YO Court is funded by private donations and state money slated for specialty court programs. Defendants pay off their fines and rent. Their families pay discounted prices for counseling and other rehabilitation resources mandated by the program.
Kerns said his YO Court budget is about $60,000 this year. If the defendants had been jailed, it would have cost taxpayers about $95 per day for them.
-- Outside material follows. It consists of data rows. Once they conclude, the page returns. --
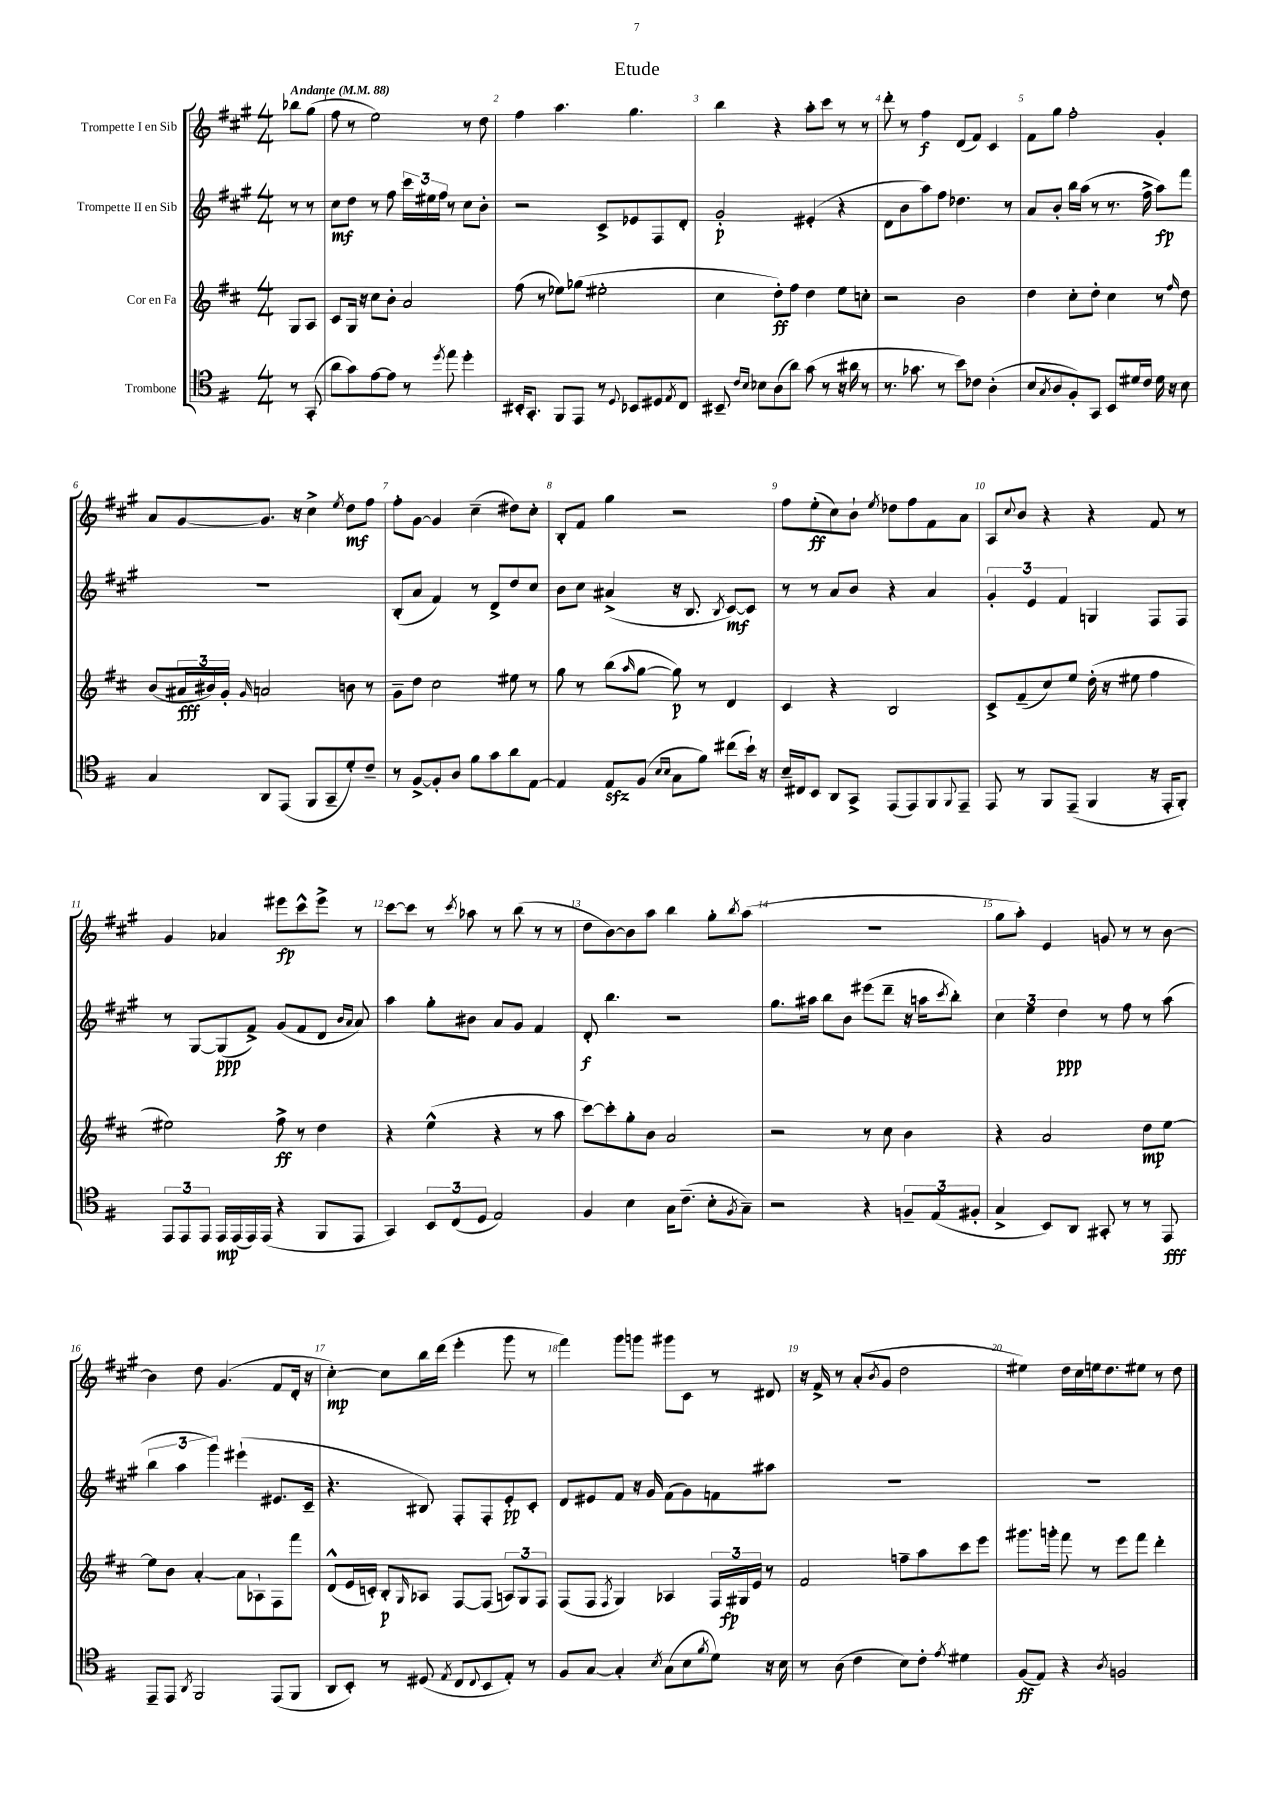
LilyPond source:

\header { title = "Etude" }
<<
\new StaffGroup <<
\new Staff = "s0" \with { instrumentName = "Trompette I en Sib" } {
    \clef treble \key a \major \numericTimeSignature \time 4/4 \partial 4 \tempo "Andante" 4 = 88
    bes''8 gis''8( |
    fis''8 r8 e''2) r8 d''8 |
    fis''4 a''4. gis''4. |
    b''4 r4 a''8-. cis'''8 r8 r8 |
    d'''8-. r8 fis''4\f d'8( fis'8) cis'4 |
    fis'8 gis''8 fis''2-. gis'4-. |
    a'8 gis'8~ gis'8. r16 cis''4-> \acciaccatura { e''8 } d''8\mf fis''8 |
    fis''8-. gis'8~ gis'4 cis''4--( dis''8) cis''8-. |
    b8-. fis'8 gis''4 r2 |
    fis''8 e''8-.\ff( cis''8) b'8-! \acciaccatura { e''8 } des''8 fis''8 fis'8 a'8 |
    a8 \appoggiatura { cis''8 } b'8 r4 r4 fis'8 r8 |
    gis'4 aes'4 eis'''8\fp cis'''8-^ eis'''8-> r8 |
    cis'''8~ cis'''8 r8 \acciaccatura { cis'''8 } aes''8 r8 b''8( r8 r8 |
    d''8 b'8~) b'8 a''8 b''4 gis''8-. \acciaccatura { b''8 } a''8( |
    R1 |
    gis''8 a''8-.) e'4 g'8 r8 r8 b'8~ |
    b'4 d''8 gis'4.( fis'8 d'16-. r16 |
    cis''4~-.\mp) cis''8 b''16 d'''16( e'''4-. gis'''8 r8 |
    fis'''4) gis'''8 g'''8 gis'''8 cis'8 r8 dis'8 |
    r16 fis'16-> r8 a'8-.( \acciaccatura { b'8 } gis'8 d''2 |
    eis''4) d''16 cis''16 e''16 d''8. eis''8 r8 d''8 \bar "|." |
}
\new Staff = "s1" \with { instrumentName = "Trompette II en Sib" } {
    \clef treble \key a \major \numericTimeSignature \time 4/4 \partial 4
    r8 r8 |
    cis''8\mf d''8 r8 fis''8 \tuplet 3/2 { cis'''16 eis''16 fis''16 } r8 cis''8 b'8-. |
    r2 cis'8-> ees'8 fis8 d'8-. |
    gis'2-.\p eis'4-.( r4 |
    d'8 b'8 a''8) fis''8 des''4. r8 |
    a'8 b'8-. b''16 a''16( r8 r8. fis''16-> a''8\fp) fis'''8 |
    R1 |
    b8-.( a'8 fis'4) r8 d'8-> d''8 cis''8 |
    b'8 cis''8 ais'4->( r16 b8. \acciaccatura { b8 } cis'8~\mf) cis'8 |
    r8 r8 a'8 b'8 r4 a'4 |
    \tuplet 3/2 { gis'4-. e'4 fis'4 } g4 fis8 fis8 |
    r8 gis8~ gis8\ppp( fis'8->) gis'8( fis'8 d'8 \grace { b'16 a'16 } a'8) |
    a''4 gis''8-. bis'8 a'8 gis'8 fis'4 |
    d'8-.\f b''4. r2 |
    gis''8. ais''16 b''8 b'8 eis'''8( d'''8-- r16 a''16 \acciaccatura { cis'''8 } b''8-.) |
    \tuplet 3/2 { cis''4 e''4 d''4\ppp } r8 fis''8 r8 a''8( |
    \tuplet 3/2 { b''4 a''4 gis'''4) } eis'''4-!( eis'8. cis'16-- |
    r4. bis8) fis8-. fis8-. e'8-.\pp cis'8-. |
    d'8 eis'8 fis'8 r16 gis'16 fis'8( gis'8) f'8 ais''8 |
    R1 |
    R1 \bar "|." |
}
\new Staff = "s2" \with { instrumentName = "Cor en Fa" } {
    \clef treble \key d \major \numericTimeSignature \time 4/4 \partial 4
    g8 a8 |
    cis'8 g16 r16 cis''8 b'8-. a'2 |
    fis''8( r8 ees''8) ges''8( eis''2-. |
    cis''4 d''8-.\ff) fis''8 d''4 e''8 c''8-. |
    r2 b'2 |
    d''4 cis''8-. d''8-. cis''4 r8 \grace { fis''16 } d''8 |
    b'8( \tuplet 3/2 { ais'16\fff bis'16) g'16-. } \grace { g'16 } a'2 b'8 r8 |
    g'8-- d''8 cis''2 eis''8 r8 |
    g''8 r8 b''8( \grace { a''16 } g''8~ g''8\p) r8 d'4 |
    cis'4 r4 b2 |
    cis'8-> fis'8--( cis''8) e''8 d''16-.( r16 eis''8 fis''4 |
    eis''2) fis''8->\ff r8 d''4 |
    r4 e''4-^( r4 r8 a''8 |
    cis'''8~) cis'''8-. g''8-. b'8 a'2 |
    r2 r8 cis''8 b'4 |
    r4 a'2 d''8\mp e''8~ |
    e''8 b'8 a'4~-. a'8 aes8-! fis8 fis'''8 |
    d'8-^( e'16 c'16-.) b8-.\p \grace { g16 } aes8 fis8~ fis8( \tuplet 3/2 { a8) g8 fis8 } |
    fis8( fis8 \acciaccatura { fis8 } g4) aes4 \tuplet 3/2 { fis16 gis16\fp e'16 } r8 |
    fis'2 f''8-- a''8 cis'''8 e'''8 |
    gis'''8. g'''16-. fis'''8 r8 e'''8 fis'''8 d'''4-. \bar "|." |
}
\new Staff = "s3" \with { instrumentName = "Trombone" } {
    \clef tenor \key g \major \numericTimeSignature \time 4/4 \partial 4
    r8 g,8-.( |
    a'8 g'8) e'8~ e'8 r8 \acciaccatura { d''8 } e''8 d''4-. |
    bis,16-. g,8.-. fis,8 e,8 r8 \appoggiatura { d8 } bes,8 dis8 \acciaccatura { e8 } c8 |
    bis,8-- \grace { c'16 b16 } bes8 a8( a'8) g'8( r8 r16 ais'16 r8 |
    r8. ges'8. r8 b'8) ces'8 a4-.( |
    b8 \acciaccatura { g8 } a8 fis8-.) g,8 b,8 dis'16 c'16 dis'16 r16 b8 |
    g4 a,8 e,8( fis,8 g,8-- d'8-.) c'8-- |
    r8 fis8~-> fis8-. a8 fis'8 g'8 a'8 e8~ |
    e4 e8\sfz fis8( \grace { b16 b16 } g8 fis'8) cis''8( b'16-!) r16 |
    b16-- cis16 b,8 a,8 g,8-> e,8( e,8) fis,8 \appoggiatura { fis,8 } e,8-- |
    e,8 r8 fis,8 e,8--( fis,4 r16 e,16-. fis,8-.) |
    \tuplet 3/2 { e,8 e,8 e,8 } e,16\mp e,16( e,16) e,16( r4 fis,8 e,8 |
    g,4) \tuplet 3/2 { b,8 c8( d8 } e2) |
    fis4 b4 g16 c'8.--( b8-. \acciaccatura { fis8 } g8--) |
    r2 r4 \tuplet 3/2 { f8-- e8( fis8-. } |
    g4-> b,8) a,8 gis,8-. r8 r8 e,8\fff |
    e,8-- e,8 \acciaccatura { a,8 } fis,2 e,8( fis,8 |
    a,8 b,8-.) r8 dis8( \acciaccatura { e8 } c8 \appoggiatura { c8 } b,8 e8-.) r8 |
    fis8 g8~ g4-. \acciaccatura { b8 } g8( b8 \acciaccatura { fis'8 } d'8) r16 b16 |
    r8 a8( c'4 b8) c'8-. \acciaccatura { e'8 } dis'4 |
    fis8\ff( e8) r4 \acciaccatura { a8 } f2 \bar "|." |
}
>>
>>
\layout { \context { \Score \override BarNumber.break-visibility = ##(#f #t #t) barNumberVisibility = #all-bar-numbers-visible } }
"Funding is tough. We make our defendants pay for themselves," Kerns said. "The defendant is working on recovery, pays for housing, and stress is the No. 1 indicator for relapse. We're surviving."
But money is a major source of stress for the defendants, the judge said.
Another measure of success is the way defendants' families are changing how they relate to their loved ones' addictions. Graham, Armstrong's mother, told the judge she thought her son was using again, and "she would never have done that before," Kerns said.
Rob Hunter, a clinical psychologist and addiction specialist with Las Vegas Recovery Center, which works with the new court program, said he is noticing the change in the attitudes of YO Court families.
Hunter offers a family renewal session that teaches defendants' relatives about addiction.
"It's a way in which we encourage them to establish their own support networks. We teach them about brain function and what happens when addicts use. The point is to strengthen family members individually and as a whole. It's rebirth without the addiction."
Hunter said Kerns' approach with his defendants is rare because he involves the families.
"He does more of that hands-on stuff than any other judge I've ever seen in my life," Hunter said. "We need more of those guys here in Las Vegas."
For defendants such as Armstrong, Kerns and the YO Court program represent a path to sobriety that could mean the difference between life and death. Armstrong said he is striving to improve for both himself and his family.
"I hope I'm ready this time," he said. "I hope I don't have another use in me. I hope this is my last time being in chains. I do want to become sober."